The history of the Guernsey dairy cow has it that during the rule of Normandy, prior to the British conquest, several monks were sent to the islands of Guernsey, with the objective of educating and civilizing the natives. These monks were sent by the Duke of Normandy, Robert. The first batch of monks brought cattle along Brittany. In due course, some other groups of monks were sent to the islands who came in with a batch of cattle from France.

This is the origin of the Guernsey breed of cows which bear similarities with the Isigny cow (now extinct) and Froment du Léon (critically endangered). Soon, these cows from the island began to be exported to other parts of Britain, and they were the primary source of milk, milk products, and meat. Apart from the British nations, these cows were exported to North and South America, Zimbabwe, Kenya, Japan, South Africa, and New Zealand. Among all the breeds of the Channel islands, Guernsey appealed the most to the breeders and the economy at large. The richness of the milk's quality earned the title, 'Golden Guernsey' for this cow.
✦ With the growing demand and popularity of these cows, efforts were made to bring quality enhancement in the size and the milk of Guernsey cows. The milk of this breed has a yellowish tinge to it, which is caused by the high amounts of beta-carotene and omega 3 and 6. This has led to the yield of golden-yellow milk.
✦ The Guernsey cows have a prompt reproductive development. They can bear calves even at 22 months of age, unlike other varieties of cows.

✦ The Guernsey Cow has a heat-resistant coat, which makes this breed heat-tolerant, thus reducing the risk of stroke caused by excessive heat.

✦ The average size of a Guernsey cow is between 1100-1200 lbs.

✦ The color is usually a combination of pale brown and white or off-white.
✦ The Guernsey bulls are quite aggressive and notorious unlike the docile and submissive Guernsey cows.

✦ Even with an average to small size, these cows are able to convert more feed into yields of butterfat and proteins.
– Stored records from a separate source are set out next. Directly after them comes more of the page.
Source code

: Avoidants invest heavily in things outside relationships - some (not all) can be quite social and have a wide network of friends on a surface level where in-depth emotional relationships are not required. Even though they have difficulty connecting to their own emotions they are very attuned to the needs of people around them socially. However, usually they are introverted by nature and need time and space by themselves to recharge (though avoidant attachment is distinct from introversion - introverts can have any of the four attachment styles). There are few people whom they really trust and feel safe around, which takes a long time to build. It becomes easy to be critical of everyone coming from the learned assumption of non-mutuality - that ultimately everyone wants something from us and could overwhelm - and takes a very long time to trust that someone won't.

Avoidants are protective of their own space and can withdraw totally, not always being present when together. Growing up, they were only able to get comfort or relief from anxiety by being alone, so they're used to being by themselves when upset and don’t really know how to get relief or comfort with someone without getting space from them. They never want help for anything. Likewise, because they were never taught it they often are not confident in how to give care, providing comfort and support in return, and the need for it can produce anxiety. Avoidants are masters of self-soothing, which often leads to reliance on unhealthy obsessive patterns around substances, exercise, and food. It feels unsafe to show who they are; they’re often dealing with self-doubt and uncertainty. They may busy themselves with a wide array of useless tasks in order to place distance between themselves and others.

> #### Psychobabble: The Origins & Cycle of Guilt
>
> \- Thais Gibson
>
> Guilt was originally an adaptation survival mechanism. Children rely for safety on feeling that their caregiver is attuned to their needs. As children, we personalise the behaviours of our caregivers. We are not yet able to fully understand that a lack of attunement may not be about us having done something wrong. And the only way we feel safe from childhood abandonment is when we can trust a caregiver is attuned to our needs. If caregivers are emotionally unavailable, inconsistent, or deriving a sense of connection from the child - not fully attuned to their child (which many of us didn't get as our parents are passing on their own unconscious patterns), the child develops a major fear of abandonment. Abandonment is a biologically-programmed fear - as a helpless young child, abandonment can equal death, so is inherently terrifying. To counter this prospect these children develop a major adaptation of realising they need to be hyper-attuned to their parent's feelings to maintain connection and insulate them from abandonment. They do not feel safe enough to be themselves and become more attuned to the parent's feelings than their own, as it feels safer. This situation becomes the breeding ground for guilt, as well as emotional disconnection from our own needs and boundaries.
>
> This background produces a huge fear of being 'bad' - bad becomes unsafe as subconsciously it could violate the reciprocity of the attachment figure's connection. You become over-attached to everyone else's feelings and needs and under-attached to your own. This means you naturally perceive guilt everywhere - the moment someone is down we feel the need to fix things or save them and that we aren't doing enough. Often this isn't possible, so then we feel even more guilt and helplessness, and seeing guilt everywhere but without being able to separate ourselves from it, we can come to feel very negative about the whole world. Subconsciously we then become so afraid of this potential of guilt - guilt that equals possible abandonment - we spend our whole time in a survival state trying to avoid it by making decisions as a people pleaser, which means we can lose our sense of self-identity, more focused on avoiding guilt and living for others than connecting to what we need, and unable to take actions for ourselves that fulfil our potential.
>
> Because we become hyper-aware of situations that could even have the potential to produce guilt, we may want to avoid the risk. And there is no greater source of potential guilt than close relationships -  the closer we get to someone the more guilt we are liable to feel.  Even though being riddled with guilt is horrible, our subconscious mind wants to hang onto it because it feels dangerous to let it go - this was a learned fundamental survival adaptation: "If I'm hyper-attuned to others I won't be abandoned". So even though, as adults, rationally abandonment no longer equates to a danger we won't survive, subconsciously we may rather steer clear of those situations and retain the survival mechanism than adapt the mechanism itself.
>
This makes it one of the most efficient cow breeds.

✦ They are also easy to maintain and breed.
✦ When talking about breeding, it is important to mention about Guernsey Global Breeding Programme (GGBP) which was spearheaded in 1992. The objective was to make the cow breed one of the most economic and productive ones.

✦ The aim of GGBP was also to ensure greater longevity, along with productivity, as well as to improve the quality of health of the breed, ensuring minimum use of medical aid.
✦ The milk production of Guernsey cows is not considered among the highest, but the quality of the milk is certainly very good. This makes it a primary dairy cow.

✦ The average quantity of milk produced by a single Guernsey cow in a year is roughly around 6000-7000 liters.
✦ There are speculations that the Guernsey cows are fed a special type of diet which leads to an increased amounts of beta carotene. However, the diet is not special in any respect. The feed is as normal as the feed of any other cow breed.

✦ Most Guernsey cows carry the Beta Casein A2 gene contrary to A1. The milk also has a cancer reducing substance, although information is yet to be confirmed.
Similarities between Guernsey and Jersey Breeds
The Guernsey is believed to be the closest kin of the Jersey. Despite this, there are some differences between the two.

✦ The Jersey cow is more heat-tolerant than the Guernsey, resulting in higher productivity.

✦ The size of the Jersey is smaller than that of the Guernsey.

✦ Apart from the typical brown to fawn colors of both Jersey and Guernsey cows, the former has an additional black shade near the nose, feet, and also around the eyes.

✦ The Guernsey is known for its docile and submissive nature, unlike the Jersey, which though not aggressive, is more curious and excited than its kin.

✦ The Jersey has a darker shade of browns and fawns, compared to that of the Guernsey.
Jersey Cow
Jersey Cow
Guernsey Cow
Guernsey Cow
In conclusion, it could be said that owing to the current lifestyle, there is a need to curb the high fat content in milk, more so in Guernsey milk. However, it is also said that Guernsey cow milk contains A2 proteins and not A1 which are commonly found in American cow breeds. Research shows that A2 proteins are easily digestible as opposed to A1.